The history of the case will be well-known to interested parties. Two patent applications that had named AI machine DABUS as a sole inventor were deemed withdrawn by the UKIPO. The attempt to identify the DABUS machine as the inventor in the applications was rejected on the grounds that DABUS is not a person pursuant to section 13(2) of the Patents Act 1977. Dr Thaler appealed this decision and the appeals were dismissed in the UK High Court and the Court of Appeal as reported here. Dr Thaler then appealed to the Supreme Court. The Supreme Court dismissed the appeal on 20 December, confirming the correctness of the decision to treat the applications as withdrawn.
The Supreme Court Judgement
Importantly, it was noted this appeal does not deal with the broader question of whether inventions generated by AI machines should be patentable. Instead, the decision is based on the interpretation and application of the current provisions of the Patents Act 1977.

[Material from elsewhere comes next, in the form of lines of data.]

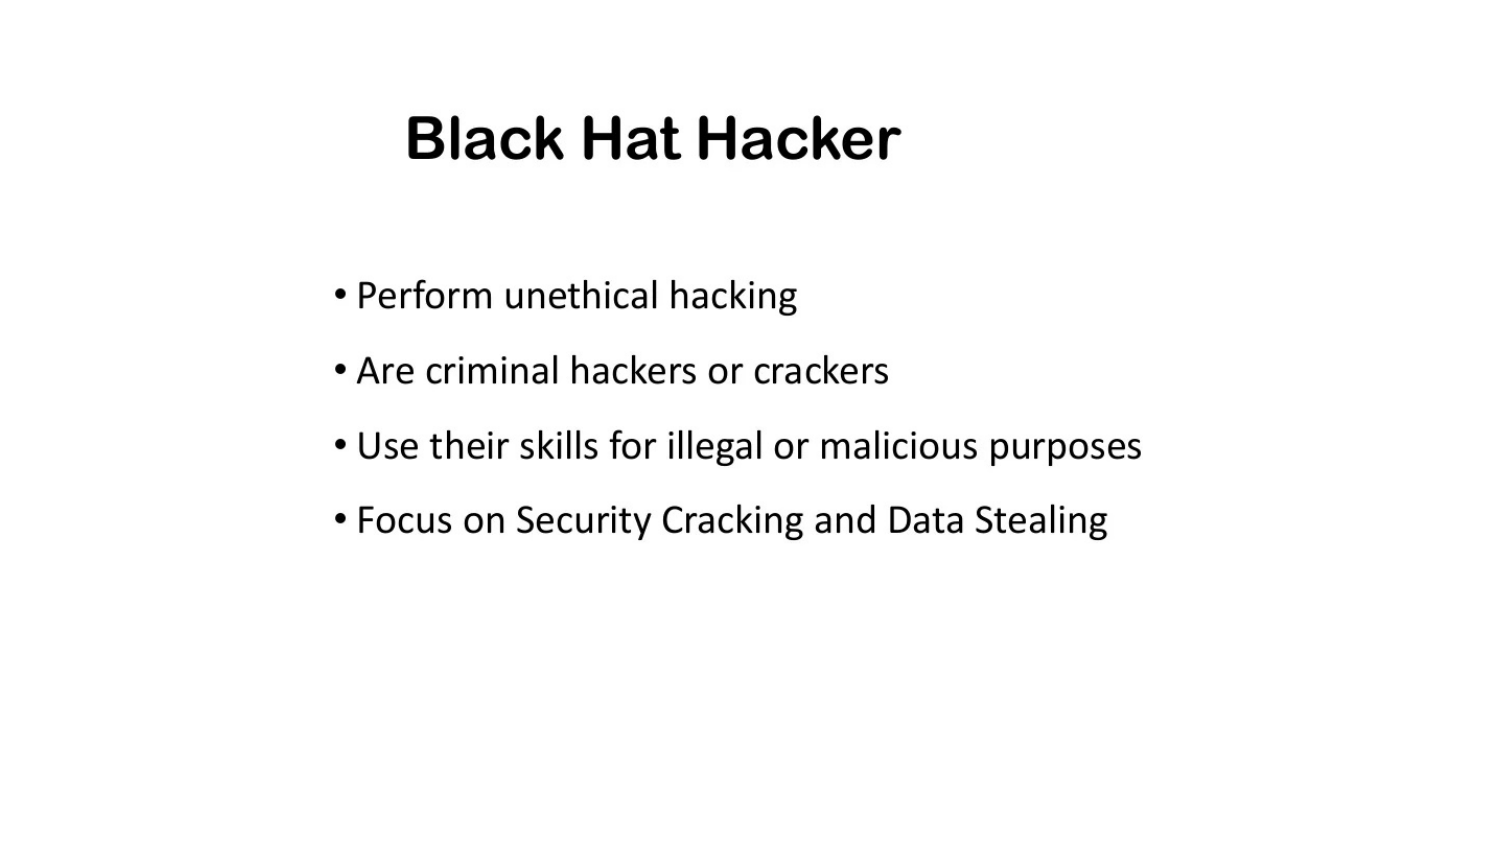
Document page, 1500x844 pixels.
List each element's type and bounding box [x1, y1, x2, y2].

picture [215, 41, 1285, 844]
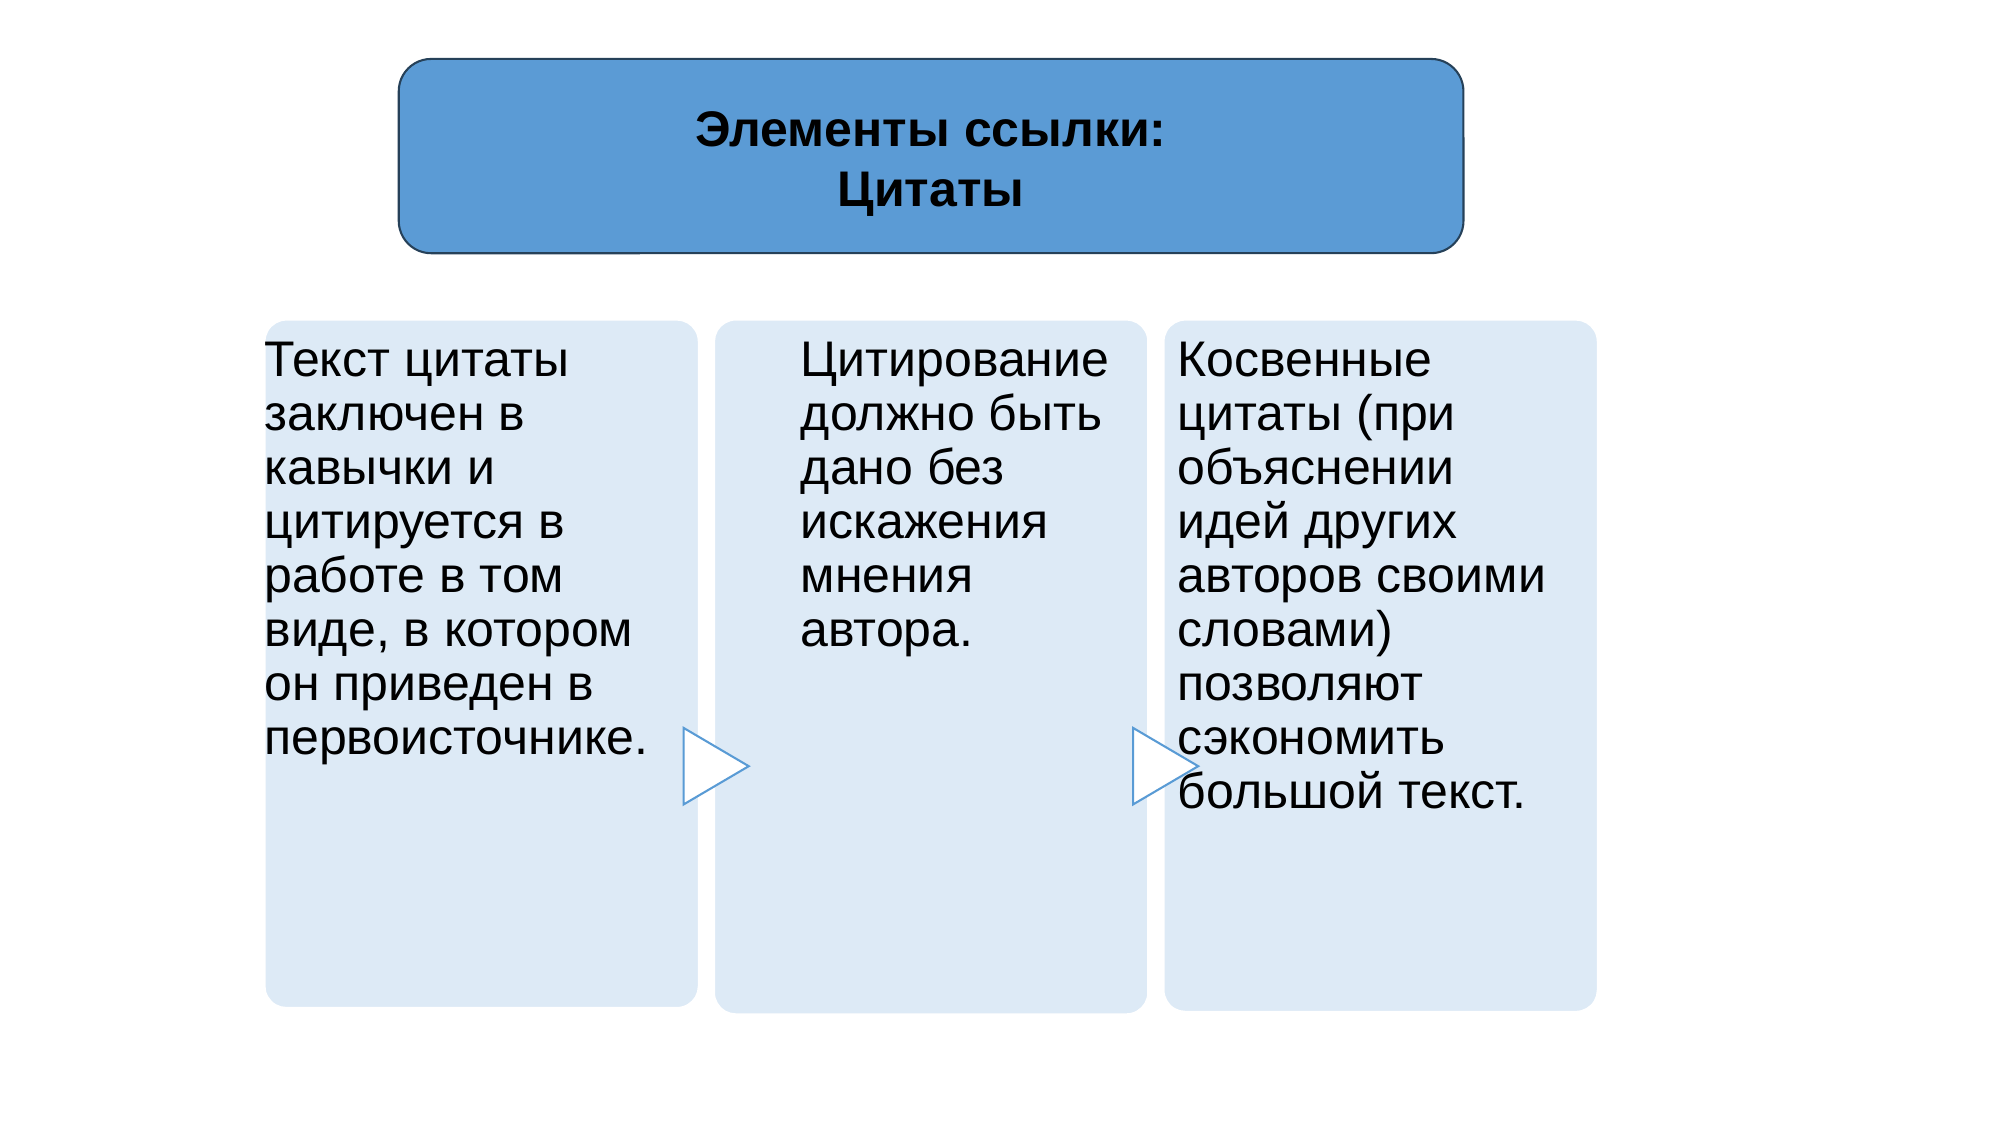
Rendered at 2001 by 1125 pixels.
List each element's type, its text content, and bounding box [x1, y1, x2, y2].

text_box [264, 319, 1598, 1015]
text_box Элементы ссылки: Цитаты [398, 58, 1464, 254]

The outcome deals with three issues:
The scope and meaning of the term “inventor” in the 1997 Act
The court held that an inventor within the meaning of the 1977 Act must be a natural person. DABUS is not an inventor and never was an inventor.

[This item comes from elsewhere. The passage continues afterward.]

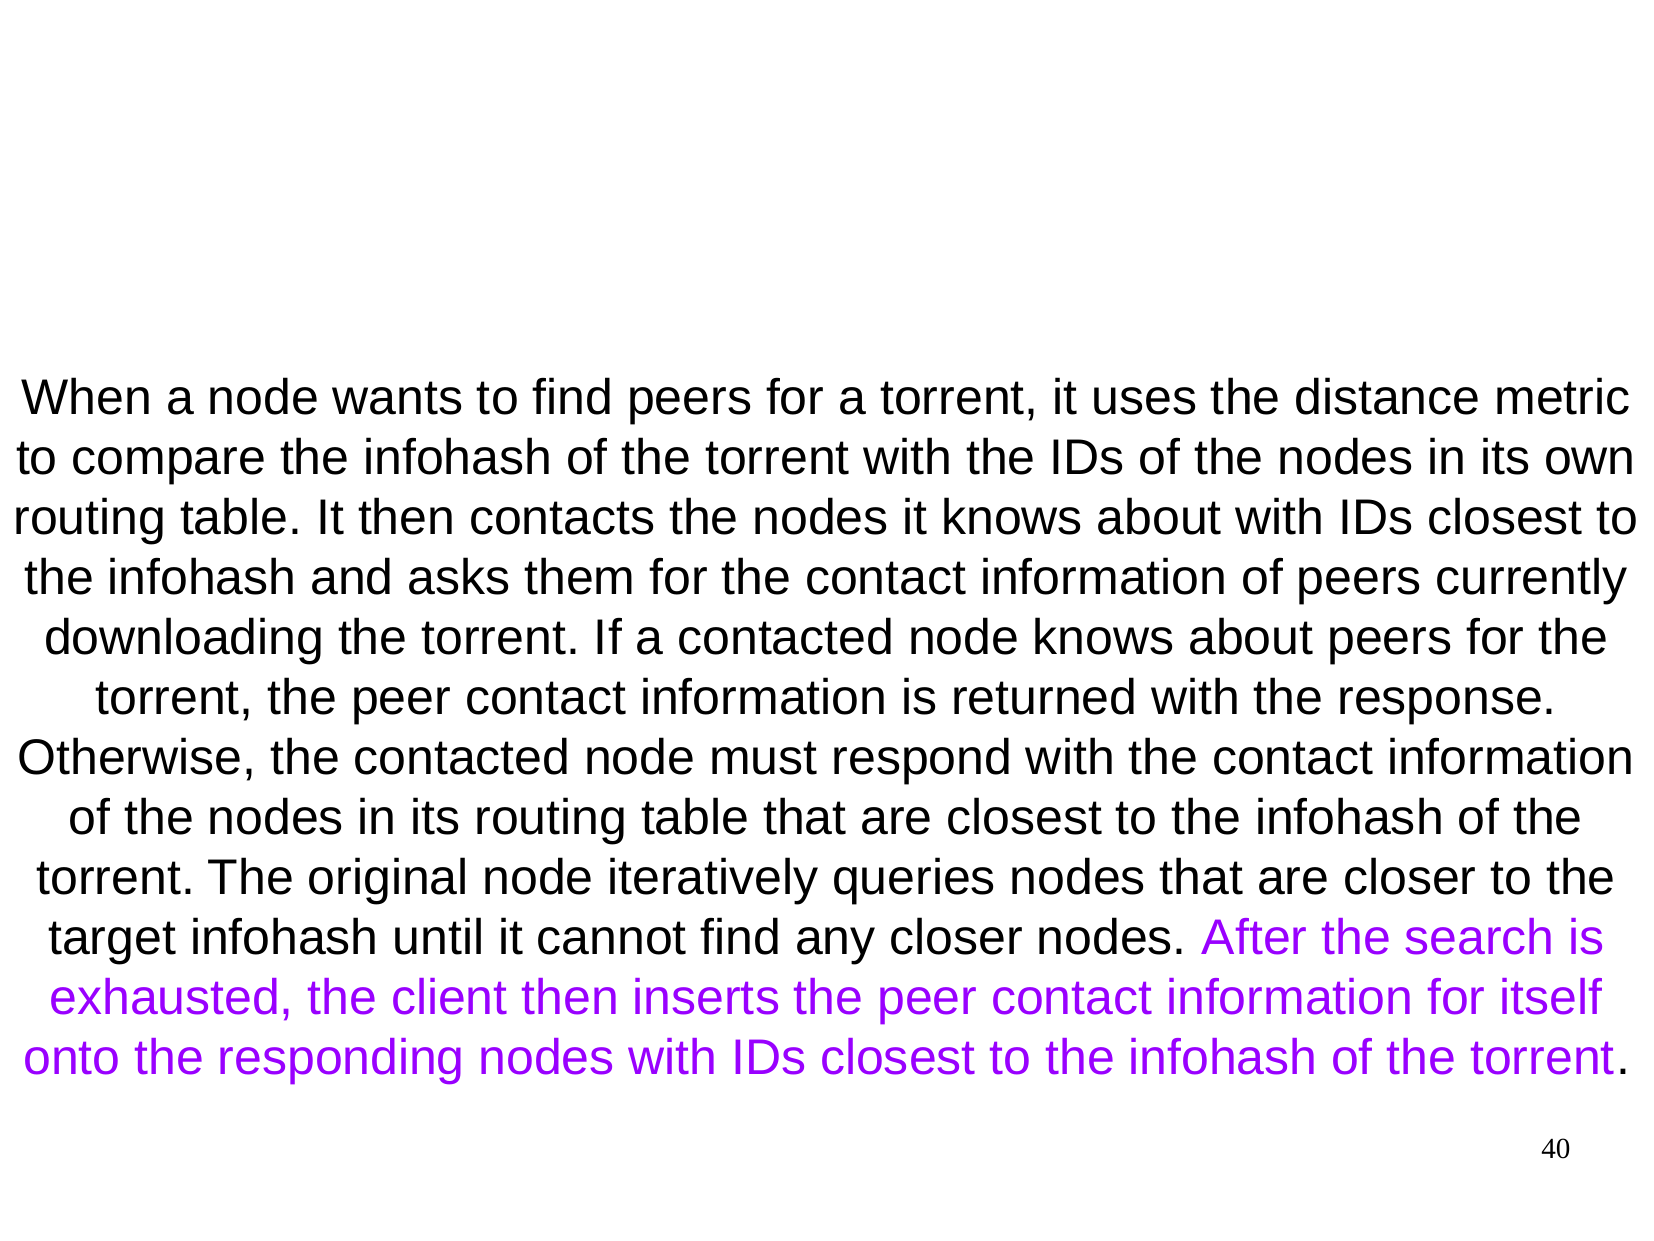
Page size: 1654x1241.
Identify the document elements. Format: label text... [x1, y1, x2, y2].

slide_number 40 [1185, 1129, 1571, 1216]
subtitle When a node wants to find peers for a torrent, it uses the distance metric to compare the infohash of the torrent with the IDs of the nodes in its own routing table. It then contacts the nodes it knows about with IDs closest to the infohash and asks them for the contact information of peers currently downloading the torrent. If a contacted node knows about peers for the torrent, the peer contact information is returned with the response. Otherwise, the contacted node must respond with the contact information of the nodes in its routing table that are closest to the infohash of the torrent. The original node iteratively queries nodes that are closer to the target infohash until it cannot find any closer nodes. After the search is exhausted, the client then inserts the peer contact information for itself onto the responding nodes with IDs closest to the infohash of the torrent. [0, 364, 1654, 1085]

Was Dr Thaler nevertheless the owner of any invention in any technical advance made by DABUS and entitled to apply for and obtain a patent in respect of it?
This issue was rejected. The right to apply for and obtain a patent requires existence and identification of an inventor. An inventor, as defined by the Act, must be a person. DABUS was indicated as a sole inventor and is not a person such that the inventor requirement is not met. Additionally, Dr Thaler as an applicant (and not inventor) is not entitled to be granted a patent according to section 7(2)(b) or section 7(2)(c), as DABUS is not a person.

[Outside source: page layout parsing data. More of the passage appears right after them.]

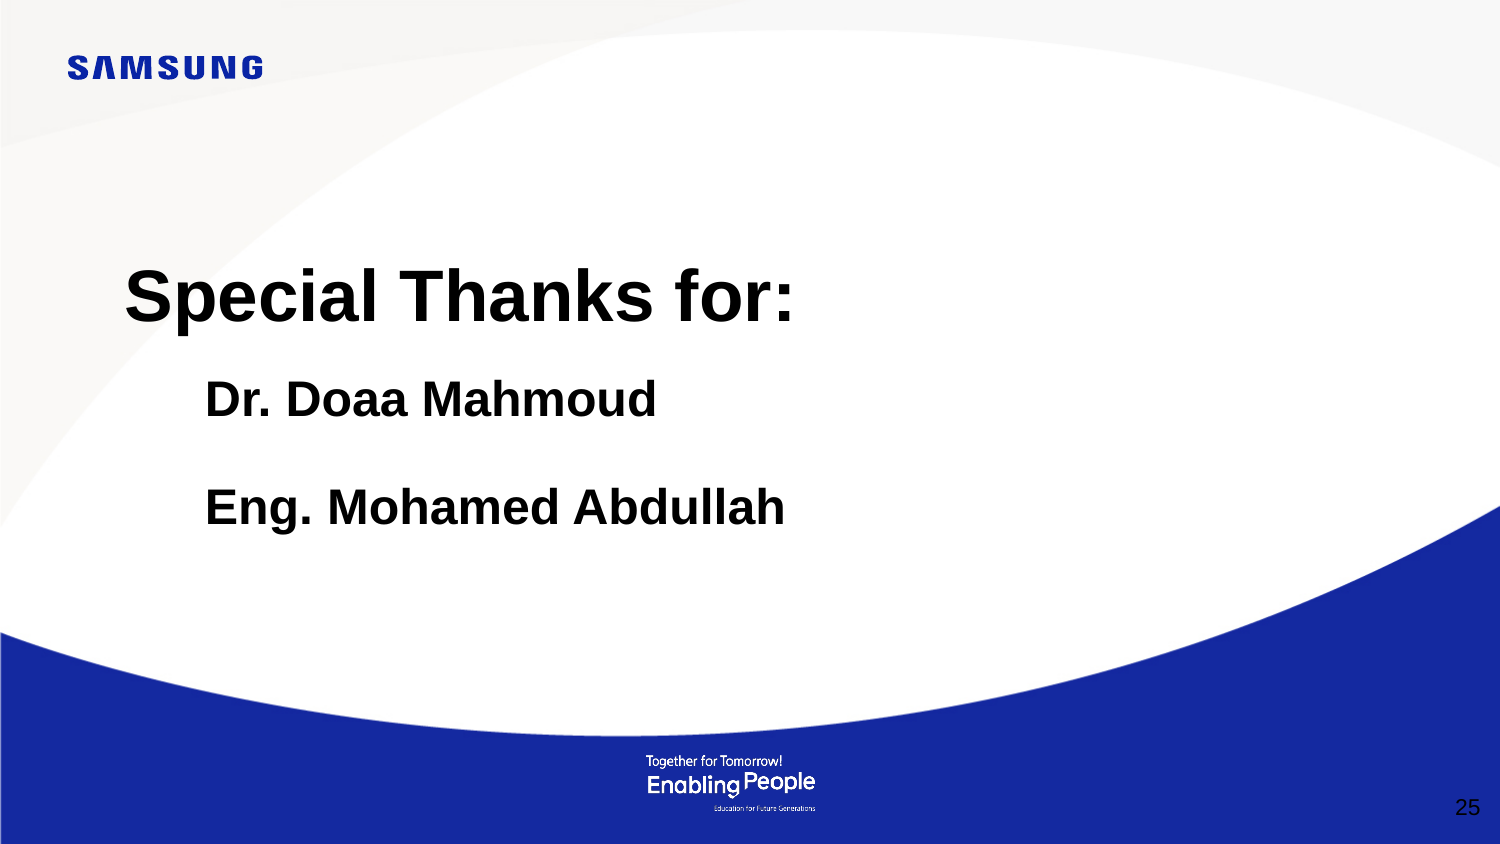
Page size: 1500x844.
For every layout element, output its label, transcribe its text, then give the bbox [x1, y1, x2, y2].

text_box Special Thanks for: [111, 235, 1044, 350]
text_box Dr. Doaa Mahmoud Eng. Mohamed Abdullah [191, 360, 1113, 548]
slide_number ‹#› [1403, 779, 1494, 844]
picture [0, 0, 1500, 844]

Dr Thaler submitted that, based on the 1977 Act recognising that there is property in an invention at the time it is made and that he is the owner of DABUS, he should be entitled to apply for and be granted patents for the applications, applying the doctrine of accession.
This submission was rejected based on the following:
DABUS cannot be and is not an inventor.
An invention is not tangible property such that title to the invention can be passed to the owner of a machine that generated the invention.
There is no basis for applying the doctrine of accession in these circumstances.
Was the Hearing Officer entitled to hold that the applications would be taken to be withdrawn?
Yes, because Dr Thaler did not identify any person/persons as the inventor/inventors of the inventions described in the applications and his ownership of DABUS does not provide basis for being entitled to the grant of patents for the applications.
As noted in the judgement, this decision was based on the interpretation and application of the provisions of the Patents Act 1977 and does not deal with the broader question of whether inventions generated by AI machines should be patentable. As such, we should not assume that Dr Thaler’s difficulties obtaining patent protection imply that the courts will take a negative view of inventions made by humans using AI tools. Furthermore, this judgement does not give guidance on the range of human activities that will be accepted for a person to be considered “the actual deviser of the invention” as required by section 7(3) of the UK Patents Act. Nevertheless, UK law and patent office practice provides a framework for successful patenting for a great many inventions that exploit the capabilities of AI. It will be interesting to see how these questions are considered in future and whether this leads to legislative change.